··· Data for this exercise ···

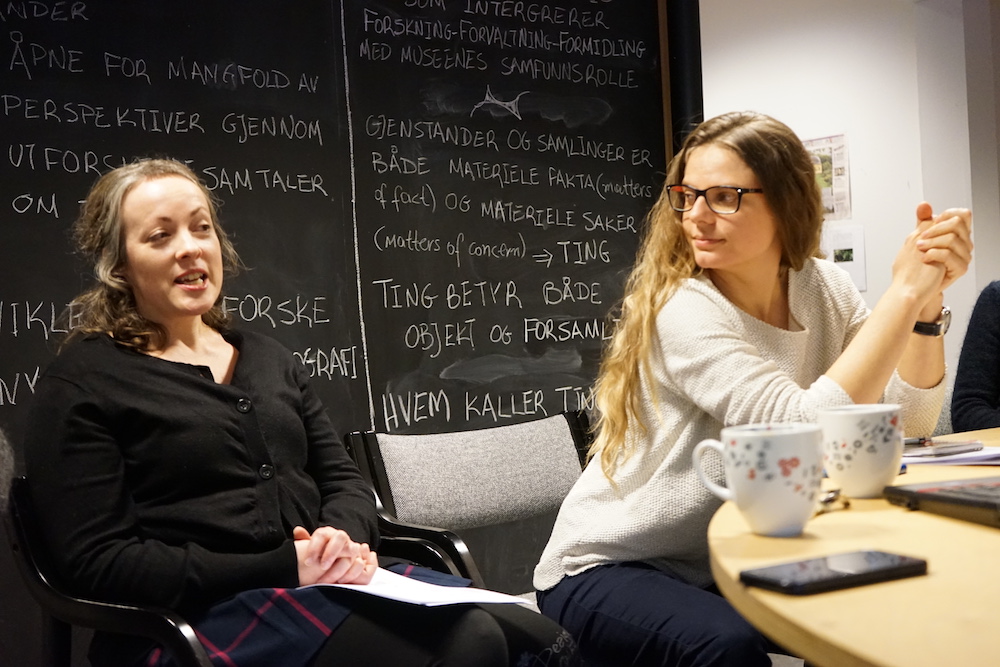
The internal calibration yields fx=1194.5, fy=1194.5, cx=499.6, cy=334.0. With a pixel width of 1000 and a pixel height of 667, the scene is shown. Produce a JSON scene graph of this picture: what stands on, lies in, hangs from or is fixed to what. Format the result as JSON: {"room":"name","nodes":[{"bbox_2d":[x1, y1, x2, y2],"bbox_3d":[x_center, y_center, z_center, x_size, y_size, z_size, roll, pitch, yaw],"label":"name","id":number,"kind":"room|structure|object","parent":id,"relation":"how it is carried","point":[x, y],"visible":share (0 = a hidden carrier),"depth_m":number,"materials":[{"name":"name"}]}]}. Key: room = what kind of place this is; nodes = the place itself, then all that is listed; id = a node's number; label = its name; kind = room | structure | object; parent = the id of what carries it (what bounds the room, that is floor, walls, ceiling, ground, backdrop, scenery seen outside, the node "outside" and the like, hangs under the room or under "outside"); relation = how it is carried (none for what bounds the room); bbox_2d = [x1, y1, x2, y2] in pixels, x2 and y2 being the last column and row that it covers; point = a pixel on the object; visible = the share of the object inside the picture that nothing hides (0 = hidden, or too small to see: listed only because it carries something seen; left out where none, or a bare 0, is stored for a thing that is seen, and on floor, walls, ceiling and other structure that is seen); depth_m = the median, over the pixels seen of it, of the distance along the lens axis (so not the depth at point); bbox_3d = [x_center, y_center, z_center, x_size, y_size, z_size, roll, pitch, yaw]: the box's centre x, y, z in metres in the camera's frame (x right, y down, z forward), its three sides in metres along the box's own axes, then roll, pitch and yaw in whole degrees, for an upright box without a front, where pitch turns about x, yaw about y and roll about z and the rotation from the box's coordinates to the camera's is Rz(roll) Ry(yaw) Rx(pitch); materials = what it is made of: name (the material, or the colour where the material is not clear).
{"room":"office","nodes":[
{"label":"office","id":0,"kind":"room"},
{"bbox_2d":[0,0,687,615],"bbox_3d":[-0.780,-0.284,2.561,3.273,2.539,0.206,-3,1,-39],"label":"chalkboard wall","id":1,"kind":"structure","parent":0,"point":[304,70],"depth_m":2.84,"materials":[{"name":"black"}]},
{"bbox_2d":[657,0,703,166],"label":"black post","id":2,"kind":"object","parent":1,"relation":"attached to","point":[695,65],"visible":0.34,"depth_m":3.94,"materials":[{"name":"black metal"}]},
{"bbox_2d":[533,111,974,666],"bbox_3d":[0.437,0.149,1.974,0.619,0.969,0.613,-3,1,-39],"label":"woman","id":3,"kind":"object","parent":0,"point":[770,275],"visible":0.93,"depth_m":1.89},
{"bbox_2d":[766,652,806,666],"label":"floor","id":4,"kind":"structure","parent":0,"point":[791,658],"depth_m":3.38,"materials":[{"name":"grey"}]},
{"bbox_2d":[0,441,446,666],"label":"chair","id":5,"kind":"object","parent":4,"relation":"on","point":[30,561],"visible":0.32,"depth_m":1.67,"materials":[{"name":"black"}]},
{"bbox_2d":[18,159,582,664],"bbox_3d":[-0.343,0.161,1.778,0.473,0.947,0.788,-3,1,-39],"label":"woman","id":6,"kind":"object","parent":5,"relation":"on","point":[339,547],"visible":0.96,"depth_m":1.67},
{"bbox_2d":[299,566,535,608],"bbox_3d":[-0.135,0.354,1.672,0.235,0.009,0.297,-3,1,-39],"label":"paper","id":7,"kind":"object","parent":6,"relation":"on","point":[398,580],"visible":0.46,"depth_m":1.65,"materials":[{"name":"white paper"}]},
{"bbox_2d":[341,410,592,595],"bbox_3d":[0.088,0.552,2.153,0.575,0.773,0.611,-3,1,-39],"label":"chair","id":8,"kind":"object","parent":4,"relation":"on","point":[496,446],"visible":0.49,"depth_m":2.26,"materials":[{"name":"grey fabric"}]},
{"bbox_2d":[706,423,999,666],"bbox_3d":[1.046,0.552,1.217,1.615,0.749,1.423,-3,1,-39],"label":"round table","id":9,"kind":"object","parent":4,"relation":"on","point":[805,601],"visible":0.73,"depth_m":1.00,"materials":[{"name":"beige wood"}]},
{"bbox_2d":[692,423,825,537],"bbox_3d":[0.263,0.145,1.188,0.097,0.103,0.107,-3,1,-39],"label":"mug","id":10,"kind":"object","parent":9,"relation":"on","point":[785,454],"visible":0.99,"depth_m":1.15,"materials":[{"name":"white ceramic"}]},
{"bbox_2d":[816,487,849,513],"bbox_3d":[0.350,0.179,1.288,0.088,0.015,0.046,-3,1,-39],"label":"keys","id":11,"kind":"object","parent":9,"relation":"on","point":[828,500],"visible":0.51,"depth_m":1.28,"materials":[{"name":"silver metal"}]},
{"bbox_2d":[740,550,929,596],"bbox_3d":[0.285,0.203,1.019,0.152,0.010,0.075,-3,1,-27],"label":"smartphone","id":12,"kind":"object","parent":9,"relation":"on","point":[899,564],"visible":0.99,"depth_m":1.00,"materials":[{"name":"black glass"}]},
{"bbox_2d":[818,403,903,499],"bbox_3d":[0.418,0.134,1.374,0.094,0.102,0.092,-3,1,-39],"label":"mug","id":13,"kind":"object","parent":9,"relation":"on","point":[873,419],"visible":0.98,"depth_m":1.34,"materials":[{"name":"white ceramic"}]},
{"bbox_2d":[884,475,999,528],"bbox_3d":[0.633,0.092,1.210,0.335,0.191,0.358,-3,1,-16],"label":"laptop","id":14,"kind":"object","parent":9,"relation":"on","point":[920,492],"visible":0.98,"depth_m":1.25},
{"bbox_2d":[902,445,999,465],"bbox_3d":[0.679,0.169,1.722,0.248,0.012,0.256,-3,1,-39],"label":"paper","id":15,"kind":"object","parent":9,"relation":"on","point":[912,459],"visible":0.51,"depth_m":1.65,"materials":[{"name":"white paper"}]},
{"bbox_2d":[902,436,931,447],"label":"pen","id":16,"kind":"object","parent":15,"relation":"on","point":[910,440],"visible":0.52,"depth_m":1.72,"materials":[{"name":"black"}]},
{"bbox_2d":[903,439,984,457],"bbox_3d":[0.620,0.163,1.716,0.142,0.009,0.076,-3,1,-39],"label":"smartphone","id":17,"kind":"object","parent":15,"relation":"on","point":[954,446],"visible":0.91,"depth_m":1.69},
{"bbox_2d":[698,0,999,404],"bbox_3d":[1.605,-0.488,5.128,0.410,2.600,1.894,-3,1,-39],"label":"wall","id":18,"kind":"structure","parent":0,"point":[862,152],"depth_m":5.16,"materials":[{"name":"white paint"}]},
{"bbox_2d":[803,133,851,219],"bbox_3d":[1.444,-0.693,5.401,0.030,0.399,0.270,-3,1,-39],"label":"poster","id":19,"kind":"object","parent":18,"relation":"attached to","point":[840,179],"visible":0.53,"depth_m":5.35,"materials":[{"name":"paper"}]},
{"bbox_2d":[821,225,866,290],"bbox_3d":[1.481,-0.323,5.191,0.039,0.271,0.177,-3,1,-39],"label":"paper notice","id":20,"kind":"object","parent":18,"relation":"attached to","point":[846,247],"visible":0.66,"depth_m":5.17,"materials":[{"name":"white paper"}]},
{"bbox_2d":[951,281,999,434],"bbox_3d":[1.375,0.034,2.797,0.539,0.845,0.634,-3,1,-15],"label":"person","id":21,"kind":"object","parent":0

···

Restate the data above word for word. Skip every picture.

The internal calibration yields fx=1194.5, fy=1194.5, cx=499.6, cy=334.0. With a pixel width of 1000 and a pixel height of 667, the scene is shown. Produce a JSON scene graph of this picture: what stands on, lies in, hangs from or is fixed to what. Format the result as JSON: {"room":"name","nodes":[{"bbox_2d":[x1, y1, x2, y2],"bbox_3d":[x_center, y_center, z_center, x_size, y_size, z_size, roll, pitch, yaw],"label":"name","id":number,"kind":"room|structure|object","parent":id,"relation":"how it is carried","point":[x, y],"visible":share (0 = a hidden carrier),"depth_m":number,"materials":[{"name":"name"}]}]}. Key: room = what kind of place this is; nodes = the place itself, then all that is listed; id = a node's number; label = its name; kind = room | structure | object; parent = the id of what carries it (what bounds the room, that is floor, walls, ceiling, ground, backdrop, scenery seen outside, the node "outside" and the like, hangs under the room or under "outside"); relation = how it is carried (none for what bounds the room); bbox_2d = [x1, y1, x2, y2] in pixels, x2 and y2 being the last column and row that it covers; point = a pixel on the object; visible = the share of the object inside the picture that nothing hides (0 = hidden, or too small to see: listed only because it carries something seen; left out where none, or a bare 0, is stored for a thing that is seen, and on floor, walls, ceiling and other structure that is seen); depth_m = the median, over the pixels seen of it, of the distance along the lens axis (so not the depth at point); bbox_3d = [x_center, y_center, z_center, x_size, y_size, z_size, roll, pitch, yaw]: the box's centre x, y, z in metres in the camera's frame (x right, y down, z forward), its three sides in metres along the box's own axes, then roll, pitch and yaw in whole degrees, for an upright box without a front, where pitch turns about x, yaw about y and roll about z and the rotation from the box's coordinates to the camera's is Rz(roll) Ry(yaw) Rx(pitch); materials = what it is made of: name (the material, or the colour where the material is not clear).
{"room":"office","nodes":[
{"label":"office","id":0,"kind":"room"},
{"bbox_2d":[0,0,687,615],"bbox_3d":[-0.780,-0.284,2.561,3.273,2.539,0.206,-3,1,-39],"label":"chalkboard wall","id":1,"kind":"structure","parent":0,"point":[304,70],"depth_m":2.84,"materials":[{"name":"black"}]},
{"bbox_2d":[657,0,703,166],"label":"black post","id":2,"kind":"object","parent":1,"relation":"attached to","point":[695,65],"visible":0.34,"depth_m":3.94,"materials":[{"name":"black metal"}]},
{"bbox_2d":[533,111,974,666],"bbox_3d":[0.437,0.149,1.974,0.619,0.969,0.613,-3,1,-39],"label":"woman","id":3,"kind":"object","parent":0,"point":[770,275],"visible":0.93,"depth_m":1.89},
{"bbox_2d":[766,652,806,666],"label":"floor","id":4,"kind":"structure","parent":0,"point":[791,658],"depth_m":3.38,"materials":[{"name":"grey"}]},
{"bbox_2d":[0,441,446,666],"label":"chair","id":5,"kind":"object","parent":4,"relation":"on","point":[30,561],"visible":0.32,"depth_m":1.67,"materials":[{"name":"black"}]},
{"bbox_2d":[18,159,582,664],"bbox_3d":[-0.343,0.161,1.778,0.473,0.947,0.788,-3,1,-39],"label":"woman","id":6,"kind":"object","parent":5,"relation":"on","point":[339,547],"visible":0.96,"depth_m":1.67},
{"bbox_2d":[299,566,535,608],"bbox_3d":[-0.135,0.354,1.672,0.235,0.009,0.297,-3,1,-39],"label":"paper","id":7,"kind":"object","parent":6,"relation":"on","point":[398,580],"visible":0.46,"depth_m":1.65,"materials":[{"name":"white paper"}]},
{"bbox_2d":[341,410,592,595],"bbox_3d":[0.088,0.552,2.153,0.575,0.773,0.611,-3,1,-39],"label":"chair","id":8,"kind":"object","parent":4,"relation":"on","point":[496,446],"visible":0.49,"depth_m":2.26,"materials":[{"name":"grey fabric"}]},
{"bbox_2d":[706,423,999,666],"bbox_3d":[1.046,0.552,1.217,1.615,0.749,1.423,-3,1,-39],"label":"round table","id":9,"kind":"object","parent":4,"relation":"on","point":[805,601],"visible":0.73,"depth_m":1.00,"materials":[{"name":"beige wood"}]},
{"bbox_2d":[692,423,825,537],"bbox_3d":[0.263,0.145,1.188,0.097,0.103,0.107,-3,1,-39],"label":"mug","id":10,"kind":"object","parent":9,"relation":"on","point":[785,454],"visible":0.99,"depth_m":1.15,"materials":[{"name":"white ceramic"}]},
{"bbox_2d":[816,487,849,513],"bbox_3d":[0.350,0.179,1.288,0.088,0.015,0.046,-3,1,-39],"label":"keys","id":11,"kind":"object","parent":9,"relation":"on","point":[828,500],"visible":0.51,"depth_m":1.28,"materials":[{"name":"silver metal"}]},
{"bbox_2d":[740,550,929,596],"bbox_3d":[0.285,0.203,1.019,0.152,0.010,0.075,-3,1,-27],"label":"smartphone","id":12,"kind":"object","parent":9,"relation":"on","point":[899,564],"visible":0.99,"depth_m":1.00,"materials":[{"name":"black glass"}]},
{"bbox_2d":[818,403,903,499],"bbox_3d":[0.418,0.134,1.374,0.094,0.102,0.092,-3,1,-39],"label":"mug","id":13,"kind":"object","parent":9,"relation":"on","point":[873,419],"visible":0.98,"depth_m":1.34,"materials":[{"name":"white ceramic"}]},
{"bbox_2d":[884,475,999,528],"bbox_3d":[0.633,0.092,1.210,0.335,0.191,0.358,-3,1,-16],"label":"laptop","id":14,"kind":"object","parent":9,"relation":"on","point":[920,492],"visible":0.98,"depth_m":1.25},
{"bbox_2d":[902,445,999,465],"bbox_3d":[0.679,0.169,1.722,0.248,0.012,0.256,-3,1,-39],"label":"paper","id":15,"kind":"object","parent":9,"relation":"on","point":[912,459],"visible":0.51,"depth_m":1.65,"materials":[{"name":"white paper"}]},
{"bbox_2d":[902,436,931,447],"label":"pen","id":16,"kind":"object","parent":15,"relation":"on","point":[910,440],"visible":0.52,"depth_m":1.72,"materials":[{"name":"black"}]},
{"bbox_2d":[903,439,984,457],"bbox_3d":[0.620,0.163,1.716,0.142,0.009,0.076,-3,1,-39],"label":"smartphone","id":17,"kind":"object","parent":15,"relation":"on","point":[954,446],"visible":0.91,"depth_m":1.69},
{"bbox_2d":[698,0,999,404],"bbox_3d":[1.605,-0.488,5.128,0.410,2.600,1.894,-3,1,-39],"label":"wall","id":18,"kind":"structure","parent":0,"point":[862,152],"depth_m":5.16,"materials":[{"name":"white paint"}]},
{"bbox_2d":[803,133,851,219],"bbox_3d":[1.444,-0.693,5.401,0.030,0.399,0.270,-3,1,-39],"label":"poster","id":19,"kind":"object","parent":18,"relation":"attached to","point":[840,179],"visible":0.53,"depth_m":5.35,"materials":[{"name":"paper"}]},
{"bbox_2d":[821,225,866,290],"bbox_3d":[1.481,-0.323,5.191,0.039,0.271,0.177,-3,1,-39],"label":"paper notice","id":20,"kind":"object","parent":18,"relation":"attached to","point":[846,247],"visible":0.66,"depth_m":5.17,"materials":[{"name":"white paper"}]},
{"bbox_2d":[951,281,999,434],"bbox_3d":[1.375,0.034,2.797,0.539,0.845,0.634,-3,1,-15],"label":"person","id":21,"kind":"object","parent":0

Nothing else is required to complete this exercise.